Hawaiian Electric unveils $350M wildfire safety plan that could raise customer bills

HONOLULU (KHON2) – Hawaiian Electric has released a more detailed version of its three-year wildfire safety strategy, aimed at reducing wildfire risks and strengthening grid resilience across the state, with a particular focus on Maui, which it identifies as the area of highest risk.

The $350 million plan, filed with the Public Utilities Commission, proposes major investments in technology, infrastructure, and fire hazard mitigation, along with increased community collaboration.

If approved, residential electric bills could rise as early as 2026:

  • Oahu: $1 per month
  • Hawaii Island: $3 per month
  • Maui County: $5 per month

More than half of the proposed budget, approximately $181 million, is earmarked for Maui County, including $137 million in work planned for 2025 alone.

The goal is to reduce the risk of wildfires sparked by utility equipment through a multi-pronged approach:

  • Grid Hardening & Vegetation Management: Upgrades like covered conductors, stronger poles, and expanded hazard tree removal in high-risk areas.
  • Undergrounding Lines: A pilot project in Lahaina will relocate two miles of overhead lines underground, with guidance from a community working group.
  • Technology Upgrades: More weather stations, AI-assisted hazard-detection cameras, and a wildfire-focused Watch Office staffed with a meteorologist.
  • Operational Improvements: A wildfire risk model will inform real-time decisions and fine-tune Public Safety Power Shutoff events.
  • Community Engagement: Continued support for local safety events, partnerships with organizations on firebreaks and vegetation clearing, and expert working group meetings.

“We understand that any type of bill impact is obviously not what we would wish for,” said Darren Pai, spokesperson for Hawaiian Electric. “But it does take investment in the system. The objective is to make the system safer, to protect the public, and to fulfill our commitment to public safety.”

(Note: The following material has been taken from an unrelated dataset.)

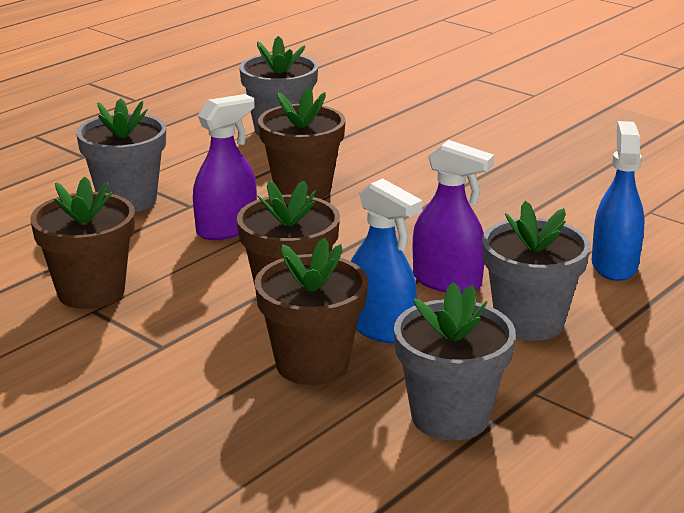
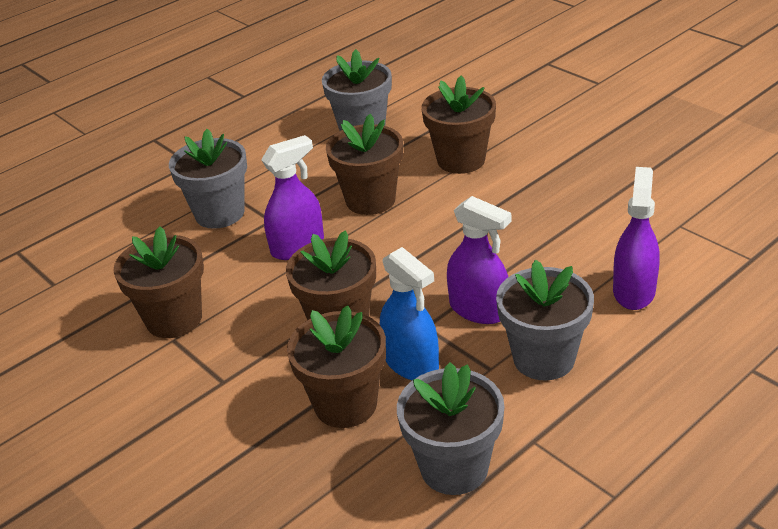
camera: 10 degrees right, 10 degrees up
blue spray bottle [592,121,644,281] -> purple spray bottle [613,167,660,310]
none -> brown flower pot [422,76,496,174]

Get Hawaii’s latest morning news delivered to your inbox, sign up for News 2 You

Some relief may be possible. A bill passed by the state Legislature, SB 897, would allow the Public Utilities Commission to authorize “securitization,” or the use of long-term bonds to fund safety improvements.

These would appear as a line item on customer bills but could cost less than traditional financing. The measure is currently under review by Governor Josh Green.

The Public Utilities Commission is reviewing the filing.

If approved, customers can expect the first changes to begin in 2026.